A União Europeia (UE) anunciou nesta segunda-feira (08/6) a liberação de € 2,8 bilhões (R$ 16,5 bilhões) em ajuda à Ucrânia. O repasse ocorre num momento em que Kiev afirma ter reconquistado mais de 600 quilômetros quadrados de território desde o início de 2026, sinalizando uma possível virada no campo de batalha.
Segundo a Comissão Europeia, o objetivo é sustentar a economia ucraniana e financiar reformas consideradas essenciais para a futura entrada do país no bloco europeu.
A comissária responsável por coordenar as adesões ao bloco, Marta Kos, destacou o ritmo das reformas implementadas por Kiev como fator determinante para a liberação dos recursos. “Estamos também abrindo caminho para novos avanços nas negociações de adesão”, afirmou.
Sétima parcela de um fundo bilionário
O valor liberado nesta segunda corresponde à sétima parcela de um fundo criado em 2024 com mais de € 50 bilhões destinados à Ucrânia. O repasse está vinculado ao cumprimento de metas de reforma pelo governo ucraniano.

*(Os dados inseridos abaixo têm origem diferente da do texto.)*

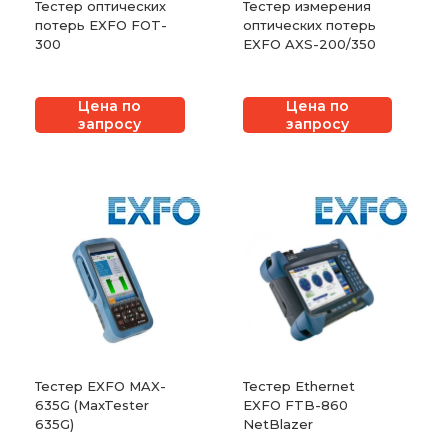
Тестер оптических
Тестер измерения
потерь EXFO FOT-
оптических потерь
300
EXFO AXS-200/350
Цена по
Цена по
запросу
запросу
Тестер EXFO MAX-
Тестер Ethernet
635G (MaxTester
EXFO FTB-860
635G)
NetBlazer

Em abril, a UE aprovou um pacote separado e mais amplo, com previsão de empréstimo de € 90 bilhões (cerca de R$ 523 bilhões) a Kiev para cobrir necessidades orçamentárias e militares. O avanço só foi possível após a Hungria retirar seu veto ao pacote, o que ocorreu logo depois da derrota do primeiro-ministro Viktor Orbán nas eleições para seu rival pró-Europa, Péter Magyar.
Ucrânia diz ter reconquistado 600 km² em 2026
Na linha de frente, o comandante-chefe das Forças Armadas da Ucrânia, Oleksandr Sirskii, afirmou que as tropas ucranianas retomaram mais de 600 quilômetros quadrados de território ao longo deste ano. Só em maio, segundo ele, Kiev recuperou cerca de 100 quilômetros quadrados a mais do que perdeu para os russos.
Sirskii não especificou as localidades onde os avanços ocorreram, dizendo apenas que, em determinados setores da linha de frente, os ucranianos mantêm a iniciativa. O presidente Volodimir Zelenski já havia mencionado o número de 600 quilômetros quadrados recuperados no mês anterior.
As informações não puderam ser verificadas de forma independente. O uso intenso de drones por ambos os lados transformou as áreas próximas ao front em zonas de difícil acesso para jornalistas e monitores externos.
Ainda assim, grupos independentes que acompanham o conflito também registraram uma desaceleração dos avanços russos. Se a tendência se confirmar, será a primeira mudança territorial significativa desde o fracasso da contraofensiva ucraniana de 2023.
Situação na linha de frente ainda é “difícil e dinâmica”
Apesar dos relatos de reconquista, Sirskii descreveu a situação no front como “difícil e dinâmica”. As forças russas seguem pressionando no leste e no sul do país, e o número de confrontos diários aumentou.
Um dos principais focos de combate é a cidade de Pokrovsk, no leste da Ucrânia, que a Rússia tenta conquistar desde meados de 2024. O comandante ucraniano também citou confrontos intensos nas áreas de Oleksandrivka e Huliaipole, no sudeste do país.
Ainda nesta segunda, um ataque com drones atribuído à Rússia atingiu a cidade de Zaporíjia, no sudeste da Ucrânia. Duas pessoas morreram e outras 15 ficaram feridas, segundo o governador regional, Ivan Fedorov.